Start of Data for this exercise
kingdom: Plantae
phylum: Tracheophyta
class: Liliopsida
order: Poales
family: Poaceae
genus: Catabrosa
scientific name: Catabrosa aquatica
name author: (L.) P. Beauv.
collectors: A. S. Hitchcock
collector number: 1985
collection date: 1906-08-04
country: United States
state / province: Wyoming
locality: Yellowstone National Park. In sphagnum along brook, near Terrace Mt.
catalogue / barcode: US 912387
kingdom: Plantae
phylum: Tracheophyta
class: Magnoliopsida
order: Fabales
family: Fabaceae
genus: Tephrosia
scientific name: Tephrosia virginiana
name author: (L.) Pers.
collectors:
End of Data for this exercise
- **Written exercise**
Set out every line of the items above as a numbered list, omitting any blank lines.

- **Answer to this task**
1. kingdom: Plantae
2. phylum: Tracheophyta
3. class: Liliopsida
4. order: Poales
5. family: Poaceae
6. genus: Catabrosa
7. scientific name: Catabrosa aquatica
8. name author: (L.) P. Beauv.
9. collectors: A. S. Hitchcock
10. collector number: 1985
11. collection date: 1906-08-04
12. country: United States
13. state / province: Wyoming
14. locality: Yellowstone National Park. In sphagnum along brook, near Terrace Mt.
15. catalogue / barcode: US 912387
16. kingdom: Plantae
17. phylum: Tracheophyta
18. class: Magnoliopsida
19. order: Fabales
20. family: Fabaceae
21. genus: Tephrosia
22. scientific name: Tephrosia virginiana
23. name author: (L.) Pers.
24. collectors:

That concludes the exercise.